I Have Some Questions...
What if leadership wasn’t about having the answers—but about asking better questions?
On "I Have Some Questions…", Erik Berglund – a founder, coach, and Speechcraft evangelist – dives into the conversations that high performers aren’t having enough. This isn’t your typical leadership podcast. It’s a tactical deep-dive into the soft skills that actually drive results: the hard-to-nail moments of accountability, the awkward feedback loops, and the language that turns good leaders into great ones.
Each week, Erik explores a question that has shaped his own journey. Expect raw, unpolished curiosity. Expect conversations with bold thinkers, rising leaders, and practitioners who are tired of recycled advice and ready to talk about what really works. Expect episodes that get under the hood of how real change happens: through what we say, how we say it, and how often we practice it.
This show is for driven managers, emerging execs, and anyone who knows that real growth comes from curiosity rather than charisma.
Subscribe if you’re ready to stop winging it and start leading with intention.
I Have Some Questions...
057: "Are We Training People to Know—or to Do?" (lessons from Cortney Harding)
🧠 Erik’s Take
After interviewing Cortney Harding, Erik reflects on how VR, AI, and immersive learning are reshaping the way we train people—especially in communication. But beyond the tech, this episode is about mindset shifts: from teaching to training, from knowing to doing, and from buying solutions to solving real problems. It’s a direct and thoughtful take on why so many AI and training initiatives fail—and what to do differently.
🎯 Top Insights from the Interview
- Don’t start with the tech—start with the problem. Buying AI solutions without knowing the core business issue is a fast track to wasted money and disillusioned teams.
- Immersive VR training is a game changer. People pay attention differently when they can’t multitask. They feel, not just observe, the learning.
- Failing safely is key to real learning. VR creates an environment where people can make mistakes without consequences—something real life rarely allows.
- Communication skills are still the power skill. As AI takes over more functions, human interaction remains the differentiator.

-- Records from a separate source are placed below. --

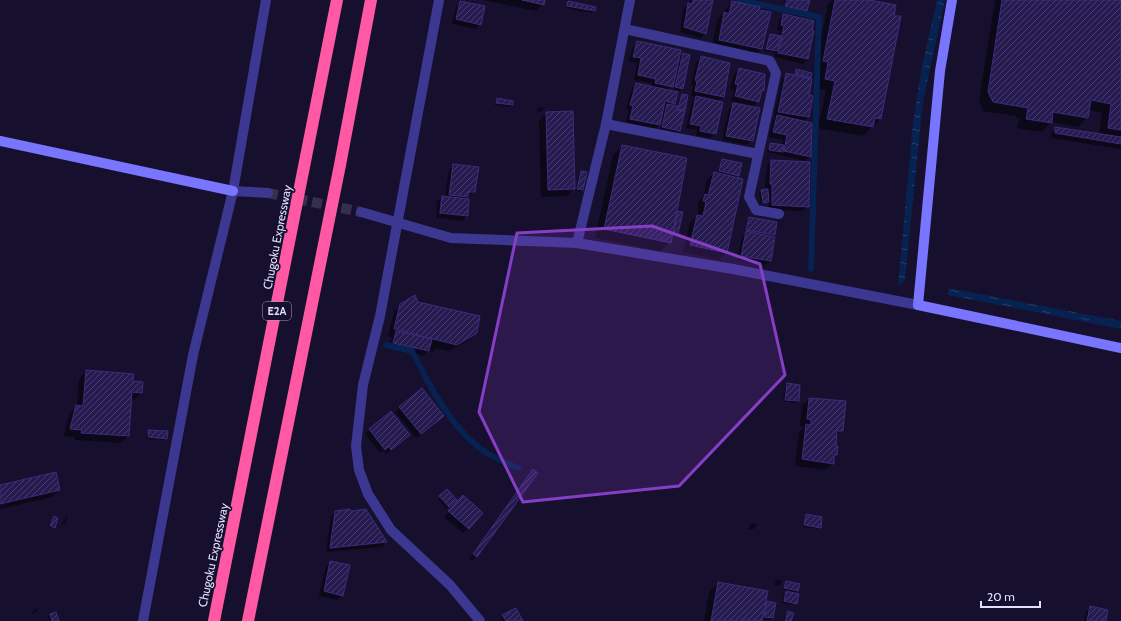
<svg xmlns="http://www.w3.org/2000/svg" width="1121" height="621" font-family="Cabin,sans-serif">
  <defs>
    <pattern id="water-ripples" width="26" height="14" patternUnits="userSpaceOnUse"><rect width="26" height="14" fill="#072150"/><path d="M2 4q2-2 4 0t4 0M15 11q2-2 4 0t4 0" fill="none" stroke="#2b416a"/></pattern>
    <pattern id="building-hatch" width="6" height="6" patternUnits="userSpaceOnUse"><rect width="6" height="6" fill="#261b51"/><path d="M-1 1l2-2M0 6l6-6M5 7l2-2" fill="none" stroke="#453c6b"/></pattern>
  </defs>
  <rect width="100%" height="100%" fill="#16102e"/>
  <g fill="url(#water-ripples)">
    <polygon points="937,0 945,0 923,101 905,280 898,286 913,123 922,66"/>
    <polygon points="948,288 1121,321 1121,329 948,295"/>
  </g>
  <g fill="#0007">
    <polygon points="483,0 544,0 543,4 536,11"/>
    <polygon points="690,0 712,0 705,34 700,38 680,32 683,9 689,4"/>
    <polygon points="785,0 809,0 806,10 804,12 784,8"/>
    <polygon points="832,0 864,0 893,17 899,17 880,119 863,136 818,128 826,90 816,88 819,71 815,70 828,4"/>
    <polygon points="995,0 1121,0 1121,149 1051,138 1051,133 1056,128 1099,134 1102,113 1089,110 1087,117 1078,127 1051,122 1042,132 1017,128 1019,119 1016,118 1016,116 983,111 979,101"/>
    <polygon points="461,2 480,24 476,29 452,24 456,7"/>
    <polygon points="732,2 770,13 761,49 754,56 712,47 717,20"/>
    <polygon points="569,3 594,11 592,13 566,8"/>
    <polygon points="783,15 808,59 803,64 774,57 775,53 765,51 768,37 770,35 778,37 780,31 777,30 779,20"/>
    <polygon points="638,42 672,86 667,91 674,103 672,106 678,107 682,95 684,110 679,130 677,132 661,129 665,107 663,106 659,125 654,130 626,123 629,110 626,109 632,89 636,84 651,87 652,83 634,80 637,63 629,61 633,47"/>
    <polygon points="683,54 689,55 682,89 680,91 674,89 681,56"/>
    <polygon points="701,57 723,97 718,102 715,133 710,138 696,136 697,130 686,128 692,102 697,97 691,96 693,86 691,85 696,62"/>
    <polygon points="739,69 763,90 758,101 752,108 752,141 747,145 722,140 729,108 733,104 750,107 750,105 731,101 734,90 730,88 734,74"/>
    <polygon points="796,70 810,77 808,79 808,117 803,122 810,157 805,161 767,152 770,144 782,146 783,140 769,137 773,120 776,117 774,116 782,79 787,74 793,76"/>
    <polygon points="497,99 512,101 512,105 510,107 494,105"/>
    <polygon points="539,107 544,108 541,112 536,111"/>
    <polygon points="546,113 574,188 567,196 541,197 539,121"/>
    <polygon points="622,146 675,214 678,212 677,234 675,236 671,235 670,242 660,251 595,238 613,155"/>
    <polygon points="722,160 738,176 736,178 726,252 719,260 683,252 690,223 698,215 698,202 703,197 707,180 714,173 717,174"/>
    <polygon points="771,161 808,206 803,211 768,210 768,202 761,204 759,193 768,190 768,188 765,188 767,165"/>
    <polygon points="453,165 474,192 465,200 467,216 462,221 440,218 442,201 440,201 439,218 436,218 437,202 442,197 445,197 449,170"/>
    <polygon points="581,172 582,190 580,192 576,191 579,174"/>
    <polygon points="749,218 776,223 774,235 772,237 770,260 765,265 737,260 742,237 747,232 745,232 747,220"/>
    <polygon points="417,303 476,332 469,340 449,351 435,348 433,352 428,351 423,356 389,348 392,337 388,336 394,312 401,305"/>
    <polygon points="86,371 132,382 142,393 134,400 131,399 128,436 121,443 75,440 75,437 64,436 69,414 77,406 79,379"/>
    <polygon points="787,384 798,401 795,403 783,401 785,387"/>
    <polygon points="809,399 842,430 835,436 836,455 833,457 833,463 825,470 795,466 799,432 805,427 800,426 802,406"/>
    <polygon points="400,407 438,421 416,438 395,412"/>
    <polygon points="370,429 409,435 386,454 384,450 380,453 365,434"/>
    <polygon points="148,431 166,438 164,440 146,439 146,433"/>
    <polygon points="533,471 476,556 472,561 469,559"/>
    <polygon points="0,486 59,490 52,497 0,509"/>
    <polygon points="463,496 481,513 463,533 444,517"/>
    <polygon points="440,497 455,500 446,509 438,499"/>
    <polygon points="365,510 386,542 382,547 326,552 331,517 335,512"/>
    <polygon points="806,515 820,527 818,529 803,527 804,518"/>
    <polygon points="66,516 68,516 66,523 61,525"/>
    <polygon points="54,517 54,527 52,529 49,528"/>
    <polygon points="751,523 757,524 754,529 748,529"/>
    <polygon points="331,562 342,595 337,600 319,596 326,566"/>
    <polygon points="777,579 782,581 779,586 774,585"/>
    <polygon points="786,582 797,591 794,594 796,603 794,605 782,603 784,594 787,591 783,590"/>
    <polygon points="719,583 764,606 768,602 772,618 770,620 762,619 761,621 704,621 709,592"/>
    <polygon points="1091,607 1105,621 1084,621 1086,612"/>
    <polygon points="37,608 38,610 33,614 32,612"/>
    <polygon points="789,612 790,621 783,621 784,617"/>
    <polygon points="51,615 58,621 50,621 48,617"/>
    <polygon points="503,616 522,621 503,621 501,618"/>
  </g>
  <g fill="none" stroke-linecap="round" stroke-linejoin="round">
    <g stroke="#072150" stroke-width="6">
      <polyline points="739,0 819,17 811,269"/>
      <path d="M386,345L412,351C430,387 454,434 490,455C499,460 509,464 518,468"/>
    </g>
  </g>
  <g fill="url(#building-hatch)" stroke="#3d2b7e">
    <polygon points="522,0 545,0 544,5"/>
    <polygon points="693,0 713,0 706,34 684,27 688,3 692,4"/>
    <polygon points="787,0 810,0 807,11 785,6"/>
    <polygon points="835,0 869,0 896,5 894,16 901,16 881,119 875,118 873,127 827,119 835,81 825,79 828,62 823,61"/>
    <polygon points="1002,0 1121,0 1121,130 1108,128 1111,104 1091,100 1088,118 1053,112 1052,123 1026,119 1028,108 993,102 988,92"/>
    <polygon points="460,1 485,6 481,25 456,19"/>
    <polygon points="568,1 596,7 595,11 567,6"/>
    <polygon points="732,1 760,7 759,10 771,12 762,49 719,40 724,12 729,14"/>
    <polygon points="783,14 814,21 812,31 814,31 808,59 778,53 784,26 781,25"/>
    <polygon points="770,34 781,36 777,51 766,49"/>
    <polygon points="637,41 681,50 673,87 655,83 656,79 638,75 641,58 633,57"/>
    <polygon points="683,53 690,55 683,89 675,87"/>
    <polygon points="701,56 730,63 724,97 695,91 697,81 695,80"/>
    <polygon points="739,68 765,74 764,91 762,90 759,102 735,96 738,85 735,84"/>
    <polygon points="796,69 812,73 811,78 795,74"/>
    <polygon points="786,73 812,79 809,95 813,96 809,117 778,112"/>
    <polygon points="636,83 678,92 675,104 665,101 660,125 630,119 633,106 630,105"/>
    <polygon points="682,94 688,95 685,111 678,109"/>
    <polygon points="696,96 723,102 716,134 700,131 701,126 690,124"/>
    <polygon points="497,98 513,101 513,105 496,103"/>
    <polygon points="733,103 760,108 753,141 726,136"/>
    <polygon points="667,104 678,106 677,110 685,111 680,131 662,127"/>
    <polygon points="573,111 575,189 548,190 546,112"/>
    <polygon points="777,115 812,123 811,157 784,151 787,135 773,132"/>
    <polygon points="1055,127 1121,137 1121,144 1055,133"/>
    <polygon points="770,143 784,145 783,152 769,150"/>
    <polygon points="622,145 687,158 671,243 604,229"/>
    <polygon points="722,159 742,163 739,176 719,171"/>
    <polygon points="771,160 810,162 809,207 772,205 772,184 770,184"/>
    <polygon points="453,164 479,167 475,192 469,192 468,197 449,195"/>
    <polygon points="581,171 587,172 583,190 577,189"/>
    <polygon points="714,172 743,179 727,253 690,245 697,215 703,216 706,202 703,201 705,194 708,195"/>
    <polygon points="768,189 769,202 763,203 761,190"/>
    <polygon points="442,196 469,199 468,216 440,213"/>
    <polygon points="678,211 683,212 678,234 673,233"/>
    <polygon points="749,217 777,222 775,235 746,230"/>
    <polygon points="746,231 775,237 771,261 741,256"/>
    <polygon points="415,295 418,302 480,316 477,333 457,345 394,329 400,304"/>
    <polygon points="396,331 432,339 429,351 393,343"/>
    <polygon points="86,370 134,374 133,381 143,382 142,393 132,392 129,436 81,433 82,430 70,429 76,405 83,406"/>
    <polygon points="787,383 800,385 799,401 785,400"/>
    <polygon points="422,388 444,416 421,434 399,407"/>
    <polygon points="809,398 846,401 843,431 837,431 836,446 838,446 837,455 834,455 834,464 802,459 806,424 811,425 811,420 807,419"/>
    <polygon points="391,411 410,435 391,450 389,446 385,450 369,429"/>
    <polygon points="148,430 168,431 167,439 148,437"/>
    <polygon points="533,469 538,473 477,557 473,554"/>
    <polygon points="56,472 60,490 0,504 0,485"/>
    <polygon points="447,489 457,500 449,507 439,496"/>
    <polygon points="463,495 483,513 469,529 448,511"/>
    <polygon points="350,509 351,511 366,509 387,542 330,548 335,511"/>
    <polygon points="806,514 822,517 821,528 804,525"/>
    <polygon points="54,516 58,518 55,528 50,526"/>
    <polygon points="330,561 350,565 343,596 324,591"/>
    <polygon points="786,581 800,584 798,591 784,588"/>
    <polygon points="718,582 768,591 762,621 711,621"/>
    <polygon points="786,591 799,594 797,604 784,601"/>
    <polygon points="767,601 776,603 773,618 764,617"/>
    <polygon points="1090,606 1108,610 1106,621 1087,621"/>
    <polygon points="516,608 523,621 506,621 502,615"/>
    <polygon points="788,611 794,613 791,621 785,621"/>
    <polygon points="56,612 59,621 52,621 50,614"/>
  </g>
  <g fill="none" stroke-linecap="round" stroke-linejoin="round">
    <polyline stroke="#352f4d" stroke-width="10" stroke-dasharray="10 5" stroke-linecap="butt" points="268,193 361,212"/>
    <g stroke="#3c3891" stroke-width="10">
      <polyline points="439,0 380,316 363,385 356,446 359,470 368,494 391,530 450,585 480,621"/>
      <polyline points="625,29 770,61 776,73 749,197 756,210 779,214"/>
      <polyline points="606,124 758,154"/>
      <polyline points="233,191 268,193"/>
      <polyline points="361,212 451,238 577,243 733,269 918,305"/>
      <polyline points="577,243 606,124 630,0"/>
      <polyline points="143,621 193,355 233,191 266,0"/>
    </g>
    <g stroke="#7a75ff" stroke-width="10">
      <polyline points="952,0 940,71 918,305 1121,348"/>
      <polyline points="0,141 233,191"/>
    </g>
    <g stroke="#ff59a6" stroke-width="12">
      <polyline points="214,621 337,0"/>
      <polyline points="248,621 340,165 371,0"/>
    </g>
  </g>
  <path fill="#853ec5" fill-opacity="0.2" stroke="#853ec5" stroke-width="3" stroke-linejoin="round" d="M652,226L760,264L785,375L679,486L523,502L479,412L517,233Z"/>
  <g text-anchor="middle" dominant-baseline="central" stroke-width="3.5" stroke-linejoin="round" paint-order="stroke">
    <rect fill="#16102e" stroke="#a5a0c0" stroke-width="1" x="263" y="302" width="28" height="18" rx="3"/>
    <g font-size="11" font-weight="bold" fill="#e2deff">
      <text x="277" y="311">E2A</text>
    </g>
    <g font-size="12" fill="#e2deff" stroke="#16102e">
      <text transform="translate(277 237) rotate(-79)">Chugoku Expressway</text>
      <text transform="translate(213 555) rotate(-78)">Chugoku Expressway</text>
    </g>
  </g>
  <path d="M981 601v6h59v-6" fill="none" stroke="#e2deff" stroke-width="2"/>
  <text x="987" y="601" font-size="12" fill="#e2deff" stroke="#16102e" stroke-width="3" paint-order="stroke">20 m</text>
</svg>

- Our system doesn’t train people to communicate well. Most professionals were never taught how to lead conversations—and it shows.
🧩 The Personal Layer
Erik admits to previously believing that vertical-specific training was the only way forward with AI and VR. But Cortney’s pushback made him reconsider: almost every organization stands to benefit from training people on core conversational competencies. He also unpacks how many leaders mistakenly assume communication is common sense—when it’s actually a trained, practiced skillset most never receive.
🧰 From Insight to Action
- ✅ Audit your training programs. Are they truly immersive and skills-based—or are they just compliance-driven content dumps?
- ❓ Ask better questions before adopting AI. What problem are you solving? Who needs to change? How will you measure progress?

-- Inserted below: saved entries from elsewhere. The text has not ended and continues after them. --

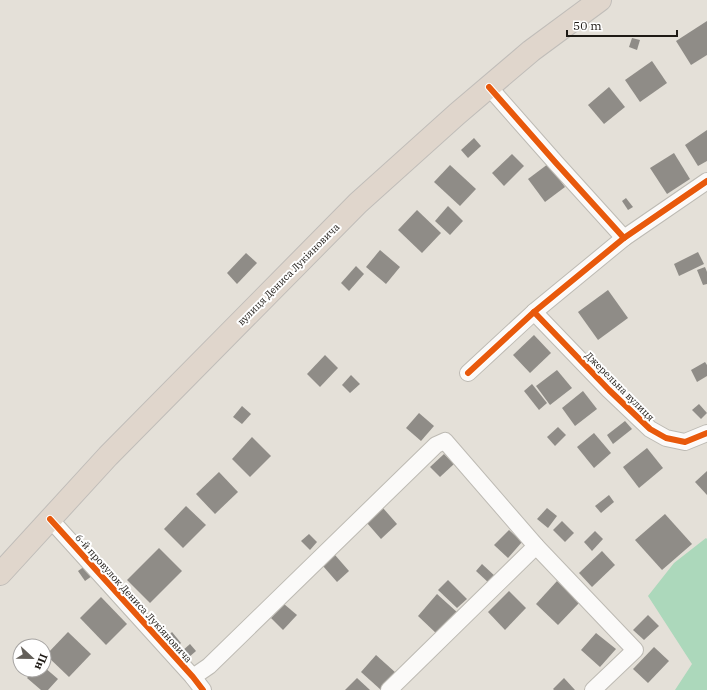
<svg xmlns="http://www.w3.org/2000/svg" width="707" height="690" font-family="'IBM Plex Serif',serif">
  <rect width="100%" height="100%" fill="#e4e0d8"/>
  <path fill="#acd8bb" d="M706 538 707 539V690H675L692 664 648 596 674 563Z"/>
  <g fill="#8f8c87">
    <path d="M707 21V55L691 65 676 41Z"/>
    <path d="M632 38 640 40 637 50 629 47Z"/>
    <path d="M652 61 667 83 640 102 625 80Z"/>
    <path d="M609 87 625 107 604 124 588 105Z"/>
    <path d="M707 130V161L698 166 685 145Z"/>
    <path d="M474 138 481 146 468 158 461 150Z"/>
    <path d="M674 153 690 179 667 194 650 168Z"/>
    <path d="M512 154 524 166 504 186 492 173Z"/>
    <path d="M548 164 565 187 545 202 528 179Z"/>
    <path d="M450 165 476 189 460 206 434 182Z"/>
    <path d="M626 198 633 207 628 210 622 201Z"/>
    <path d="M448 206 463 221 450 235 435 221Z"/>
    <path d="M417 210 441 233 422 253 398 230Z"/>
    <path d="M380 250 400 267 386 284 366 267Z"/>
    <path d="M698 252 704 264 679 276 674 264Z"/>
    <path d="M246 253 257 263 237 284 227 273Z"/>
    <path d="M356 266 364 274 349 291 341 283Z"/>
    <path d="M705 267 707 272V284L703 285 697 270Z"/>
    <path d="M608 290 628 318 598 340 578 312Z"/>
    <path d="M534 335 551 353 530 373 513 355Z"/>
    <path d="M325 355 338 368 320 387 307 374Z"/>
    <path d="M705 362 707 365V376L697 382 691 370Z"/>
    <path d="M557 370 572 388 550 405 536 386Z"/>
    <path d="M351 375 360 384 350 393 342 385Z"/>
    <path d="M532 384 547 403 539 410 524 391Z"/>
    <path d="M583 391 597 409 575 426 562 408Z"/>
    <path d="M699 404 707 413 701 419 692 410Z"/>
    <path d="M242 406 251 414 242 424 233 417Z"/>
    <path d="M419 413 434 426 421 441 406 428Z"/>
    <path d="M625 421 632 429 613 444 607 435Z"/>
    <path d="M558 427 566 435 555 446 547 437Z"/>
    <path d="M594 433 611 453 594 468 577 447Z"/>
    <path d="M252 437 271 456 250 477 232 459Z"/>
    <path d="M647 448 663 468 639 488 623 467Z"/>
    <path d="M444 454 454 464 440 477 430 467Z"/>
    <path d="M707 471V495L695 482Z"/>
    <path d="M219 472 238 492 215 514 196 494Z"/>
    <path d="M609 495 614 502 601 513 595 506Z"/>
    <path d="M186 506 206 525 183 548 164 529Z"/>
    <path d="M383 508 397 524 381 539 367 523Z"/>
    <path d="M547 508 557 516 548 528 537 519Z"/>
    <path d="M665 514 692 544 662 570 635 540Z"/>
    <path d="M562 521 574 533 565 542 553 530Z"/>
    <path d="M509 530 522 542 508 558 494 545Z"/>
    <path d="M595 531 603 539 592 551 584 542Z"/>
    <path d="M309 534 317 542 310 550 301 541Z"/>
    <path d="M159 548 182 571 150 603 127 580Z"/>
    <path d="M602 551 615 565 592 587 579 573Z"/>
    <path d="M335 555 349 571 337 582 323 566Z"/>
    <path d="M482 564 496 577 490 584 476 571Z"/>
    <path d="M85 566 92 576 85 581 78 571Z"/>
    <path d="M448 580 467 599 457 608 438 590Z"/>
    <path d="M557 581 580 602 558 625 536 604Z"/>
    <path d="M509 591 526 608 505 630 488 612Z"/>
    <path d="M437 594 458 613 438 635 418 616Z"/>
    <path d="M101 597 127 624 106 645 80 618Z"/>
    <path d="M284 604 297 615 283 630 271 618Z"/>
    <path d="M648 615 659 626 644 640 633 630Z"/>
    <path d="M68 632 91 654 69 677 46 655Z"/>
    <path d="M172 632 181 643 179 645 170 634Z"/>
    <path d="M596 633 616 649 600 667 581 650Z"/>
    <path d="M190 644 196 651 188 658 182 651Z"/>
    <path d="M654 647 669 661 648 683 633 669Z"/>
    <path d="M376 655 396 673 381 690 361 672Z"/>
    <path d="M44 667 58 679 48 690H41L27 678 34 670H44Z"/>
    <path d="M357 678 370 690H345Z"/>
    <path d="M564 678 575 690H554L553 689Z"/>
  </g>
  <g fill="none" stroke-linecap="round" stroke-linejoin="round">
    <defs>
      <g id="minor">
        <path d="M489 87 556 163 624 238"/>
        <path d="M534 312 609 390 650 429 666 438 685 442 707 433"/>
        <path d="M468 373 534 312 624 238 707 181"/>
        <path d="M50 519 193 677 203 690"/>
        <path d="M193 677 209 666 436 445 445 441 536 546 635 650 593 690"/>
        <path d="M389 690 536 546"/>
      </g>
      <path id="highway" d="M0 574 108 456 358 203 457 114 531 51 600 0"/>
    </defs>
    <use href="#minor" stroke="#bdbab3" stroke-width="18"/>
    <use href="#highway" stroke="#c0bdb9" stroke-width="24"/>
    <use href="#minor" stroke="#fbfaf9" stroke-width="16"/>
    <use href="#highway" stroke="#e0d6cc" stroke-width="22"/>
    <defs>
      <g id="cycleway">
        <path d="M489 87 556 163 624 238"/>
        <path d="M534 312 609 390 650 429 666 438 685 442 707 433"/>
        <path d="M468 373 534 312 624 238 707 181"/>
        <path d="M50 519 193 677 203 690"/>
      </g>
    </defs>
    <use href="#cycleway" stroke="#fff" stroke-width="8"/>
    <use href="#cycleway" stroke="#e8590c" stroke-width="6"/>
  </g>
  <g text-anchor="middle" stroke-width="4" stroke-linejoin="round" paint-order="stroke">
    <g font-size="10" fill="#1e1a15" stroke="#fff">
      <text transform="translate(288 274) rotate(-45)" y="4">вулиця Дениса Лукіяновича</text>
      <text transform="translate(620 386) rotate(45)" y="4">Джерельна вулиця</text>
      <text transform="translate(134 598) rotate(48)" y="4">6-й провулок Дениса Лукіяновича</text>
    </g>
  </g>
  <g transform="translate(32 658) rotate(112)"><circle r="19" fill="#ffffff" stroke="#a5a3a1"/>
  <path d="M0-3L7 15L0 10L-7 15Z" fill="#635f59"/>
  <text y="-6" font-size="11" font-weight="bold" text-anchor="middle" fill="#1e1a15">Пн</text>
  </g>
  <path d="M567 30v6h110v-6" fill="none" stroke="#1e1a15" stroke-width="2"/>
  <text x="573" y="30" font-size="12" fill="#1e1a15" stroke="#ffffff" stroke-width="3" paint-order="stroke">50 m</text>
</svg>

- 🧠 Level up communication at scale. Invest in practical frameworks for listening, influence, and empathy—before the performance gaps get wider.
- 🎧 Get curious about failure. Safe environments to fail are rare. VR creates them. How are you providing that for your people?
- 🗺️ Broaden your definition of learning. Not everything that matters can be tested on a quiz. Start designing experiences, not just courses.
🗣️ Notable Quotes
“There’s a real cost to doing it wrong—not just failed projects, but AI fatigue.”
“You can’t multitask in VR. That’s the brute-force magic of it.”
“The future belongs to those who can influence with words. That’s not going anywhere.”
“We don’t train people to communicate—we just hope they figure it out. Most don’t.”
“If you're just throwing the AI fruit basket at the wall hoping something sticks… good luck.”